Gracias por tu ayuda JV. Perdona por la demora en contestarte. De nuevo gracias, me has sido de gran ayuda. Un saludo


----------



## Dano (Abr 6, 2007)

IrethYoko dijo:
			
		

> ademas me gustaria saber si hay algun problema en meterle una tension mayor, algo asi como 14.4 voltios, ya que es la que consigo con el transofrmador que tengo. Gracias de nuevo.
> Un saludo



Igualmente ese no es un problema tan serio simplemente le sacas unas vueltas al devanado secundario, mides si está bien el voltaje y armas el cargador.  

Saludos


----------



## DJ DRACO (Mar 3, 2010)

Hola amigos, el procedimiento para cargar la bateria y como va reaccionando el sistema para mantenerse en equilibrio es mas que simple y se comprende...

ahora mi problema es que tengo un trafo de 18volts en vacio y sin rectificar con unos 5A...a dicho transformador le voy a soldar 1 diodo de 6A por 1000Volts y listo..ese es todo mi cargador...y funciona y todo...

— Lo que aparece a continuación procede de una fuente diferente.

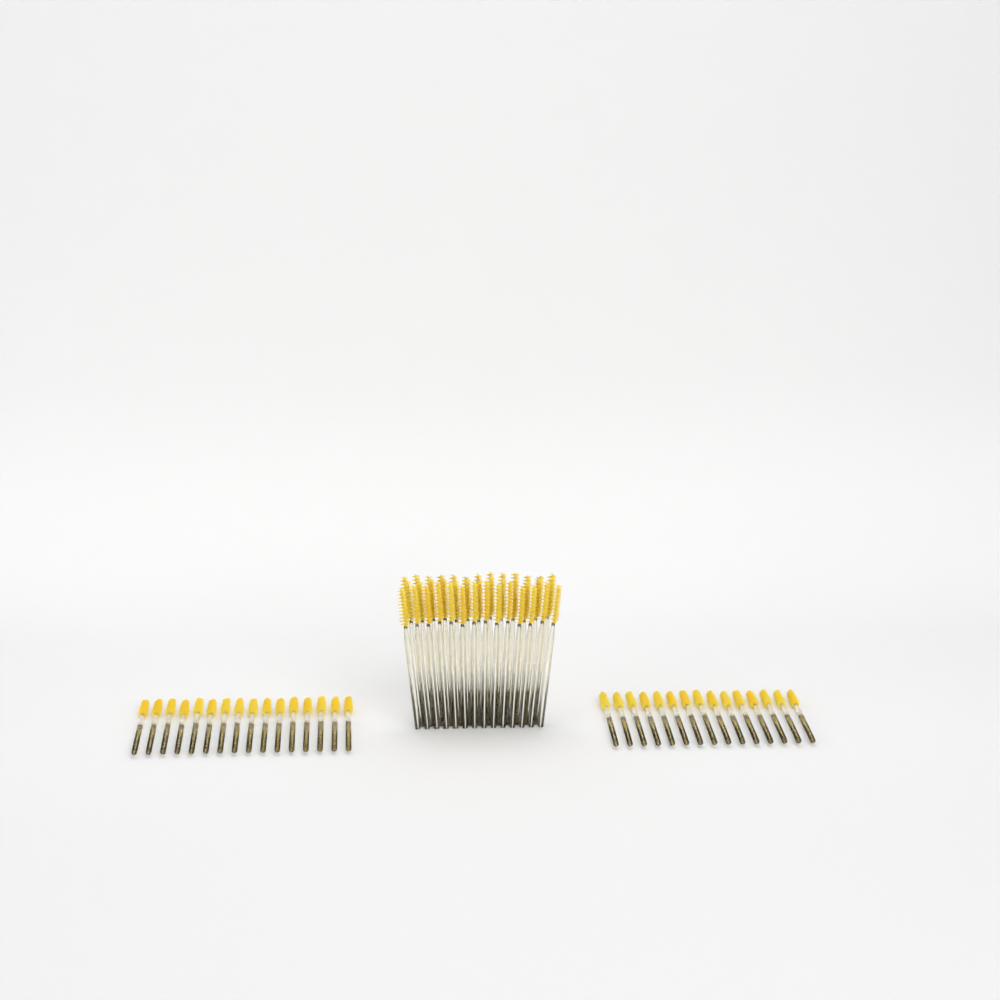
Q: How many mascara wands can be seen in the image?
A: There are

el tema es que si esos 18volts no serán mucho para mi bateria de 12V 60Ah


saludos.


----------



## elaficionado (Mar 3, 2010)

Hola.

Yo he hecho lo mismo, pero el transformador era de 12V 0 12V - 3A, y lo rectifiqué con 2 diodos (en onda completa), Es decir, 12V continuos pulsantes en onda completa.

Me parece que 18V que es algo elevado, ten en cuenta que el voltaje pico será de 25V, si le restamos los 12V de la batería, tienes una diferencia de 13V, pero puedes ponerle un resistencia que limite la corriente a unos 5A.

Chao.
elaficionado.


----------



## DJ DRACO (Mar 3, 2010)

claro, yo estaba pensando en eso...algun resistor en seria que me recorte esa tension a unos saludables 15V pulsantes, pero que esa resistencia se banque los 5 Amperes...


ademas esa resistencia servirá de fusible para que no se queme ni el diodo ni el trafo....

saludos.

hay algun problemin con todo esto...

si utilizo una resistencia para bajar ese voltaje a 13,5V y para que pasen los 5A...la resistencia debe ser de 2,2Ohms a *55Watts!!!*

*le voy a meter unas 5 de 10 Ohms a 10Watts en paralelo.*


----------



## DJ DRACO (Mar 5, 2010)

Problema resuelto practicamente...

utilizo 1 trafo de 220v a 110v
luego 1 trafo de 220v a 20v...que si coloco 110v salen 10volts
al tener esos 10v los rectifico con un KBPC5010 (1000v y 50A) y listo, de ahi a la bateria a cargar...

además coloco una llave selectora que elige entre baterias de 12V y las de 24V con solo modificar la alimentación del 2do trafo...al colocar 110V alimento baterias de 12V, al colocar 220V alimento las de 24V

saludos.


----------



## arm9 (Sep 4, 2010)

Hola me gustaria que me guiaran para hacer un cargador de bateria, mi bateria es de 6V es de plomo, es una yuasa sealed NP10-6


----------



## Cacho (Sep 4, 2010)

arm9 dijo:


> Hola me gustaria que me guiaran para hacer un cargador de bateria, mi bateria es de 6V es de plomo, es una yuasa sealed NP10-6


¿Y qué resultados te salieron en el buscador?
¿Por qué no te sirven esos?


Saludos


----------